“Oh no, no. I can get it. I don’t need to be waited on!”
Have you ever said these words?
If so, I invite you to ask yourself why.
Your answer might purport to have something to do with humility, or not placing yourself above another.
May I challenge you on that?
The experience of being served by a friend, a colleague, or a “superior” can be very humbling indeed. But that which we call “humility” in Self—is often pride.
Consider the scene of Jesus washing the feet of His disciples (John 13). Theologians and scholars have made thorough and smart attempts to unpack the scene. What emerges for me is not a political notion of equality, nor a sense of a grand gesture from the Almighty to the mortal—but rather a Divine example of the beauty of service.
There’s nothing I like more (and I believe I mean that phrase literally) than to host a dinner party. I scrounge through my cupboards, look for coupons, and I make a dash to the thrift store or village market in search of that one small detail that will make the evening perfect.

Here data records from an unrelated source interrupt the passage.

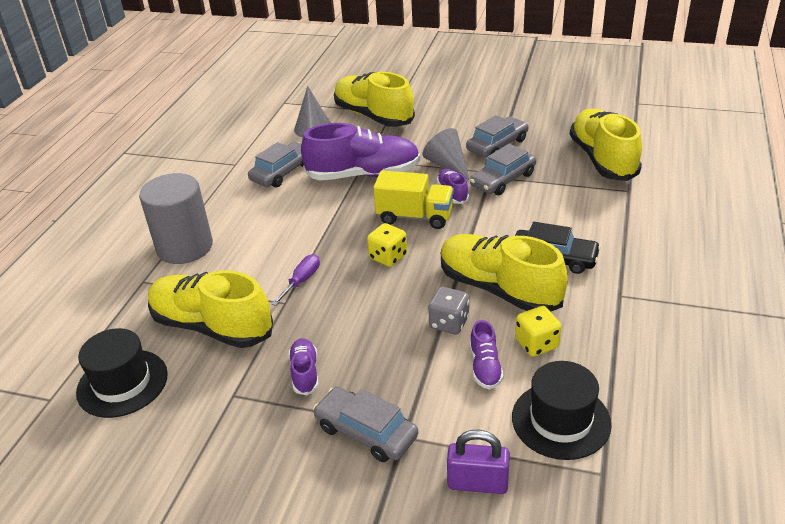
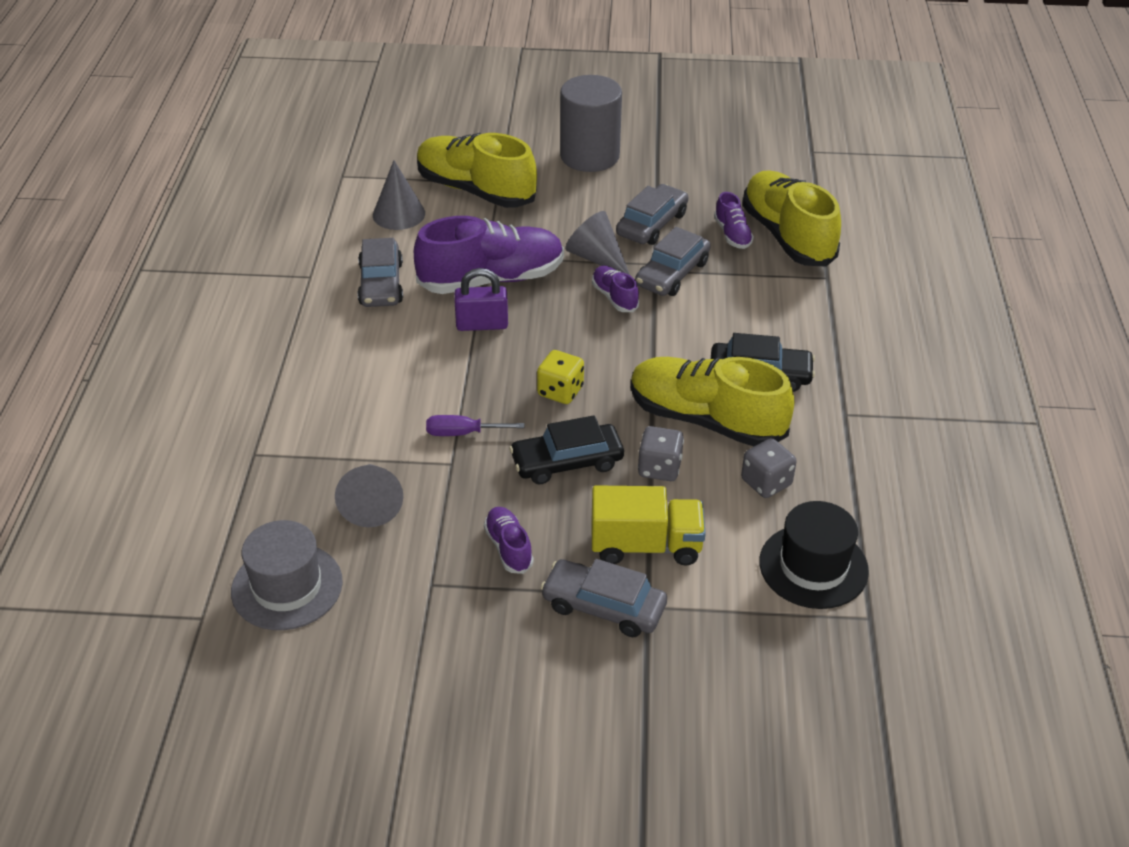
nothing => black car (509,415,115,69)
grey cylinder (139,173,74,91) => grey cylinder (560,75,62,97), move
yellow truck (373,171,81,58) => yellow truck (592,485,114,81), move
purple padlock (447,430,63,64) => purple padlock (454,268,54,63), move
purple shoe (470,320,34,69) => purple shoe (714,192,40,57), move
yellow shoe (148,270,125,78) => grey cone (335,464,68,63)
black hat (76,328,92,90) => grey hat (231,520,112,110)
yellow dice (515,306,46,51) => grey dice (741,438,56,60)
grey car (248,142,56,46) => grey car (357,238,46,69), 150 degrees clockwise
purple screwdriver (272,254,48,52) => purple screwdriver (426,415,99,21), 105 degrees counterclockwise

I set a table, light some candles, play some music—and then I receive my guests, my kids, my colleagues—whomever.
And I encourage them to sit as I finish preparations—and serve.
I equally enjoy being treated to dinner at a restaurant or at a friend’s home. It doesn’t have to be fancy. But when a friend chooses to serve me, I don’t object.
My mom taught me this principle. And my Ugandan friends fully believe in caring for each other, gracefully serving each other—and receiving from each other. In Uganda, all food and drink items are presented covered, and on a tray (or on whatever humble object most resembles a tray when one isn’t available). My friends are entirely present with the notion of our interconnectedness.
And they receive with equal grace.
In one of my earliest days of graduate school, I was at a university cocktail party. There were mountains of food on grand trays, but no servers. Mingling elsewhere in the room was a friend who I knew had not eaten anything the whole day. Without thinking about it, I picked up one of the trays, and made my way through the crowd. Napkins in one hand and this great tray in the other, I offered my friend and her guests a nosh.
As I made my way back to the buffet, I noticed some sideways glances from colleagues. I then realized that perhaps they presumed, since my friend is a VIP, that I was kissing up. I started to explain, but then I shrugged it off—and wrapped myself in that warm feeling of service—one to another.
Service doesn’t have to be an indicator of stature; rather it can be a revelation of the spiritual in the language of the human.